§ **Record excerpts**
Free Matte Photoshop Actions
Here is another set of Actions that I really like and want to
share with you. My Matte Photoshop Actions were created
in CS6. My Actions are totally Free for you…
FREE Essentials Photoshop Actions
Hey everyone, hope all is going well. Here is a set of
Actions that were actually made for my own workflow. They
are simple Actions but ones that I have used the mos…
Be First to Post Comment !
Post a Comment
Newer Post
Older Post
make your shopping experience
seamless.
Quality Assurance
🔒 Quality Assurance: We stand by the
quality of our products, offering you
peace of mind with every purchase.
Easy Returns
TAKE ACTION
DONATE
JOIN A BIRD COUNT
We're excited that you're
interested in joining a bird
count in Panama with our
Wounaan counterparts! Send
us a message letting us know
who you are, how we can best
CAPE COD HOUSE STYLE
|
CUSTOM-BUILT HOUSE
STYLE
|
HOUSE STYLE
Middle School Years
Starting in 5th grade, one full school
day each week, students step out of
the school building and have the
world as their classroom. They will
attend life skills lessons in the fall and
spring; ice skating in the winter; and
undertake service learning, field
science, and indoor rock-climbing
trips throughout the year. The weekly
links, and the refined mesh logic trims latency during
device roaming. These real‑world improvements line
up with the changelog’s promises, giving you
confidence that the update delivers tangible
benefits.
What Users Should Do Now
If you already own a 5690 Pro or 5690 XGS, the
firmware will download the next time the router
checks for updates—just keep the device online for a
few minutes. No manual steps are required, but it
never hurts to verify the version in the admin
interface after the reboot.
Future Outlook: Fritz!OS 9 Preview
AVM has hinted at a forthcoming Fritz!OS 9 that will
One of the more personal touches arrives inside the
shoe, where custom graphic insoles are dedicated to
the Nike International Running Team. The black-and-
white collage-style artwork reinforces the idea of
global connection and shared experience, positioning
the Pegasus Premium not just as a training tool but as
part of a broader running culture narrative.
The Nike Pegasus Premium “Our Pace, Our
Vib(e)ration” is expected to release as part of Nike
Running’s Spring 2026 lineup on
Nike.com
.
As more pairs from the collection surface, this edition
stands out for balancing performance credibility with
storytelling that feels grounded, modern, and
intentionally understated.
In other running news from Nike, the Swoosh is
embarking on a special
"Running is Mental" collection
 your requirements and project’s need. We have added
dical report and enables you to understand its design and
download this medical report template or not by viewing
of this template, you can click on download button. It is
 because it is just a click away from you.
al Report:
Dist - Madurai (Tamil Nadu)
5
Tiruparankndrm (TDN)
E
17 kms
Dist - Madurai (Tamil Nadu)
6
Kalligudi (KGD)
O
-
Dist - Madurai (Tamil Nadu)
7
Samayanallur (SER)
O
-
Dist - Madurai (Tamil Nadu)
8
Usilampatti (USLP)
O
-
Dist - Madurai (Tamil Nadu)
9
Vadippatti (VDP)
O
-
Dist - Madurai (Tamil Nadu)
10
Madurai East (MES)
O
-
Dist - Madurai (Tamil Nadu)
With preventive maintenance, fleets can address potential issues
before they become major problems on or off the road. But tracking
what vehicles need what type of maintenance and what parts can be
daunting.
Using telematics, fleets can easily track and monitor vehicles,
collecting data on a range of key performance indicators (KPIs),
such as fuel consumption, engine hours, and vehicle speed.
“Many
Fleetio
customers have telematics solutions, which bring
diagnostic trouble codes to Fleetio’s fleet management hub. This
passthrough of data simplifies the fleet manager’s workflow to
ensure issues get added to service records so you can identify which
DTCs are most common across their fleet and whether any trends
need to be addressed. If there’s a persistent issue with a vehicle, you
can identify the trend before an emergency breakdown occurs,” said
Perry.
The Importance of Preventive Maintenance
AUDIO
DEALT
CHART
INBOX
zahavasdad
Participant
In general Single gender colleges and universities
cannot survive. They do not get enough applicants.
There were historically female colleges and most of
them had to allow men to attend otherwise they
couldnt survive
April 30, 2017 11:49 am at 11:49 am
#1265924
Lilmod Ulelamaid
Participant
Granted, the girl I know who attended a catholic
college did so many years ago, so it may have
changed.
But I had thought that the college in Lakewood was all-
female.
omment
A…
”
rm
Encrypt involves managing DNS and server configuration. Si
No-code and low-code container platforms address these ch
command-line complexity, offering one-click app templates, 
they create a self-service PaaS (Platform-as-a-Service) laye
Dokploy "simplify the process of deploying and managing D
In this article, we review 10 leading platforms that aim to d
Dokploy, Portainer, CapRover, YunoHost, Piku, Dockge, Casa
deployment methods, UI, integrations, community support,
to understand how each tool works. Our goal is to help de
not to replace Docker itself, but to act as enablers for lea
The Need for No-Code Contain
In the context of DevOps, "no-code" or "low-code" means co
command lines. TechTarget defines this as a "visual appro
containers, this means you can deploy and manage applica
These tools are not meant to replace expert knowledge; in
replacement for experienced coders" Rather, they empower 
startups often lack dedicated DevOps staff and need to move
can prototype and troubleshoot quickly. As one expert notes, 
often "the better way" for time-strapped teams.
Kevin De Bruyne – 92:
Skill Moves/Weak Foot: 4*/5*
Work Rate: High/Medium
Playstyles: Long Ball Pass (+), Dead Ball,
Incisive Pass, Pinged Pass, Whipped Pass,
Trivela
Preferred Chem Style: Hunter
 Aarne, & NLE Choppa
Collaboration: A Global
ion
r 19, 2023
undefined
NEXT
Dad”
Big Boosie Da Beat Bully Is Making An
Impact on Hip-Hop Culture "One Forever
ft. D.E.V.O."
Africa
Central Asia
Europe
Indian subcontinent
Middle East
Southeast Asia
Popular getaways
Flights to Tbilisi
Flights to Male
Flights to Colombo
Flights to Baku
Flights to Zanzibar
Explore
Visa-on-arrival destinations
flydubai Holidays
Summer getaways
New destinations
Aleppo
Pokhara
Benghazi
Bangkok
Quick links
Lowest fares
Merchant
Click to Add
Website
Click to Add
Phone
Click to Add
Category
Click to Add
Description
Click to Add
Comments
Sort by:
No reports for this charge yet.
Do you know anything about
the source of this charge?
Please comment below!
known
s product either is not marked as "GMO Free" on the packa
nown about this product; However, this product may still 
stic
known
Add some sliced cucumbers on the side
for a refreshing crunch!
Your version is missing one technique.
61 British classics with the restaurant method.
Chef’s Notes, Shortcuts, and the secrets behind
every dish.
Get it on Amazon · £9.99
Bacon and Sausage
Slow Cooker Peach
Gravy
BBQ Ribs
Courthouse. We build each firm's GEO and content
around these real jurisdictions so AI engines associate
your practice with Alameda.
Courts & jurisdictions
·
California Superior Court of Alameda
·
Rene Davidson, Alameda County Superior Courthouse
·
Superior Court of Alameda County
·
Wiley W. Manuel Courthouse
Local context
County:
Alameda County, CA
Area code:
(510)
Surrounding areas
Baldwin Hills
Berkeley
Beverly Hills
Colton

§ **Instructions to follow**
Reproduce word for word only the first line of the listing above and each line after it through the line with "Running’s Spring 2026 lineup on".

§ **Task response**
Free Matte Photoshop Actions
Here is another set of Actions that I really like and want to
share with you. My Matte Photoshop Actions were created
in CS6. My Actions are totally Free for you…
FREE Essentials Photoshop Actions
Hey everyone, hope all is going well. Here is a set of
Actions that were actually made for my own workflow. They
are simple Actions but ones that I have used the mos…
Be First to Post Comment !
Post a Comment
Newer Post
Older Post
make your shopping experience
seamless.
Quality Assurance
🔒 Quality Assurance: We stand by the
quality of our products, offering you
peace of mind with every purchase.
Easy Returns
TAKE ACTION
DONATE
JOIN A BIRD COUNT
We're excited that you're
interested in joining a bird
count in Panama with our
Wounaan counterparts! Send
us a message letting us know
who you are, how we can best
CAPE COD HOUSE STYLE
|
CUSTOM-BUILT HOUSE
STYLE
|
HOUSE STYLE
Middle School Years
Starting in 5th grade, one full school
day each week, students step out of
the school building and have the
world as their classroom. They will
attend life skills lessons in the fall and
spring; ice skating in the winter; and
undertake service learning, field
science, and indoor rock-climbing
trips throughout the year. The weekly
links, and the refined mesh logic trims latency during
device roaming. These real‑world improvements line
up with the changelog’s promises, giving you
confidence that the update delivers tangible
benefits.
What Users Should Do Now
If you already own a 5690 Pro or 5690 XGS, the
firmware will download the next time the router
checks for updates—just keep the device online for a
few minutes. No manual steps are required, but it
never hurts to verify the version in the admin
interface after the reboot.
Future Outlook: Fritz!OS 9 Preview
AVM has hinted at a forthcoming Fritz!OS 9 that will
One of the more personal touches arrives inside the
shoe, where custom graphic insoles are dedicated to
the Nike International Running Team. The black-and-
white collage-style artwork reinforces the idea of
global connection and shared experience, positioning
the Pegasus Premium not just as a training tool but as
part of a broader running culture narrative.
The Nike Pegasus Premium “Our Pace, Our
Vib(e)ration” is expected to release as part of Nike
Running’s Spring 2026 lineup on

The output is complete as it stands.